Sunday, October 19: Death of Mr Thomas Meadows Clutterbuck, owner of Putteridge Bury. He was aged 69.
Thursday, October 23: His Honour Judge Macklin sat for the first time at Luton County Court.
Friday, October 24: Close of Luton riot trials at Beds Assizes with 19 prisoners convicted.
Friday, October 24: Closing date for nominations for Luton Town Council elections.
Friday, October 24: Caddington dinner for service and ex-servicemen in village schoolroom.
Saturday, October 25: New Vicar of St Matthew's Church, the Rev D. A. Jaquet, instituted by the Bishop of St Albans.
Saturday, October 25: Workers' Union meeting held at Plait Hall, Luton. Union membership locally was said to total over 4,000.
Saturday, October 25: Former Mayor of Luton Mr Samuel Weatherhead (1887-1888) died at his Redbourn home at the age of 79. He had had a plait business in Cheapside.
Sunday, October 26: Pavilion and dressing rooms at Luton Town Football Club ground ransacked after a break-in. Little was taken, and the previous day's gates receipts were not on the premises. At a children's court on November 5th two 13-year-old boys admitted the break-in and were bound over under the supervision of a probation officer.
Monday, October 27: Families of three convicted rioters granted weekly cash relief by Luton Board of Guardians.

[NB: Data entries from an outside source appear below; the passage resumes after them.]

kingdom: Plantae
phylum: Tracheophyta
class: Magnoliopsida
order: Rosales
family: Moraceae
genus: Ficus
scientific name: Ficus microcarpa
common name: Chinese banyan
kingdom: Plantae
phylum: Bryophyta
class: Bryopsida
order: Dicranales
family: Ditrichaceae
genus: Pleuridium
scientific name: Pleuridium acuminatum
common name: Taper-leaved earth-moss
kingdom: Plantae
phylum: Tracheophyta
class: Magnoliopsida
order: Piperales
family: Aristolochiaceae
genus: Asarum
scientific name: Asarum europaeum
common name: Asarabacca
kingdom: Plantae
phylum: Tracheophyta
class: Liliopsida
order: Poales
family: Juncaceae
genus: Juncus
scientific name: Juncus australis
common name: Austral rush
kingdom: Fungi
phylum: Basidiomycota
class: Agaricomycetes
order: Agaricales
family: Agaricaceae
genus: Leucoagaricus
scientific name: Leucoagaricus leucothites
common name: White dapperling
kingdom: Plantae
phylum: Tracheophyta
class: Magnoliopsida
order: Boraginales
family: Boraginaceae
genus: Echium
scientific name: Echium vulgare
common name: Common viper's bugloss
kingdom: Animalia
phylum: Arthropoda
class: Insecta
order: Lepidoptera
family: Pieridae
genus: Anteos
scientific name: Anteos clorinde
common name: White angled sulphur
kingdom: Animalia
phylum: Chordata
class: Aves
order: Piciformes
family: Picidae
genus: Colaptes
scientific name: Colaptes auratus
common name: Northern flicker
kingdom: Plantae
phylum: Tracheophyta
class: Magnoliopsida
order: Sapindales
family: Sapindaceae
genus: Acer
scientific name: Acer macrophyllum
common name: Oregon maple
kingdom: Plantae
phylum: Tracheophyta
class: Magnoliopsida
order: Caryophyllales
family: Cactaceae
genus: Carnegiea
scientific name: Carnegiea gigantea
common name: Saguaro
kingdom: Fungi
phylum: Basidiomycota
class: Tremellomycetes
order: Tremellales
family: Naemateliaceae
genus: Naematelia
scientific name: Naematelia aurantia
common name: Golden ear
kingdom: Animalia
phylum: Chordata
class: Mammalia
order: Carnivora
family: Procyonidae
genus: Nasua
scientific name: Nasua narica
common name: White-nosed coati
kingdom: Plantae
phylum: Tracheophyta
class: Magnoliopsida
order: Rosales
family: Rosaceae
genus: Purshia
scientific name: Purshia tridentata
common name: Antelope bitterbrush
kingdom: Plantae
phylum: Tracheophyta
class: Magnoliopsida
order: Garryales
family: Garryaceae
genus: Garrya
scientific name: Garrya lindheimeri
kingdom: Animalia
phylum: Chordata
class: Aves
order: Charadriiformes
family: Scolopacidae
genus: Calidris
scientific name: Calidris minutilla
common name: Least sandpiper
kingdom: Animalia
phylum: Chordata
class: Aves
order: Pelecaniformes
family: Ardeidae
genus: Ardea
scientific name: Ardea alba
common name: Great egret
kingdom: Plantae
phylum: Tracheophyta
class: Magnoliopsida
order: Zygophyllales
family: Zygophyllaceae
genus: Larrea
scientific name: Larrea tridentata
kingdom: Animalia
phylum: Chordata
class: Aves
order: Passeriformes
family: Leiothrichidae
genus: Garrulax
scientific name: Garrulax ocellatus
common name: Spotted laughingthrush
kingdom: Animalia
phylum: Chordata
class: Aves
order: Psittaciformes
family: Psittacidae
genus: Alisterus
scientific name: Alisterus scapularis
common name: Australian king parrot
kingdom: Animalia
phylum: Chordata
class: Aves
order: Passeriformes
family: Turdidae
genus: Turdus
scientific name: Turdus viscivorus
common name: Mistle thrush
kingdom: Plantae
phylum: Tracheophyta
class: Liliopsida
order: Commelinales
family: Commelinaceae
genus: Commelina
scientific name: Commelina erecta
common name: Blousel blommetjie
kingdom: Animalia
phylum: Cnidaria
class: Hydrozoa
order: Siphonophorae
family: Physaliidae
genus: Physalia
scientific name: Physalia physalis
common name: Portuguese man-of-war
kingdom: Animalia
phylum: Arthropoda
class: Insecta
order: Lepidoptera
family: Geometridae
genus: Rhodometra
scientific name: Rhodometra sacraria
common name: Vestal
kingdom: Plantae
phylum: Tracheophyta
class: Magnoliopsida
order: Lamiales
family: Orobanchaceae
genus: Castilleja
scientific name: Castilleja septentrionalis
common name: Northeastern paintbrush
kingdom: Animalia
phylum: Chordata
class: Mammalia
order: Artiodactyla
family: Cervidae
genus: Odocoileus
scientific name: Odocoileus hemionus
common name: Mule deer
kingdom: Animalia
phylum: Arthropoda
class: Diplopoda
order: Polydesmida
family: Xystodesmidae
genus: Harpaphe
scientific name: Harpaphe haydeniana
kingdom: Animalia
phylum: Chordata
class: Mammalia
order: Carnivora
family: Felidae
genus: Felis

Wednesday, October 29: Dinner at the Plait Hall organised by Luton Conservative and Unionist Club for 160 of its returned ex-servicemen members.
Saturday, November 1: First post-war elections for Luton Town Council. Labour gained first seat in a 42 per cent turnout.
Tuesday, November 4: Newly re-elected councillor Arthur Bennett Attwood nominated as Mayor of Luton for 1919-20, in succession to Henry Impey.
Monday, November 10: Out-going Mayor Henry Impey resigned as a member of Luton Town Council, after representing East Ward since 1902.
Monday, November 10: Chairman Henry Impey resigned as a member of Luton Board of Guardians for health reasons.
Tuesday, November 11: Luton came to a halt for two-minute silence of remembrance on first anniversary of armistice.
Friday, November 28: East Ward by-election to fill the vacancy caused by the resignation of Henry Impey.
Saturday, November 29: Members of Luton No 1 Voluntary Aid Detachment, who had worked at Wardown Hospital on behalf of the British Red Cross Society from 1915 to 1919, entertained by their Commandant, Mr J. W. Green.
Sunday, November 30: Last 200 men and their equipment vacate Biscot Camp, leaving on three special trains for Shorncliffe, Kent.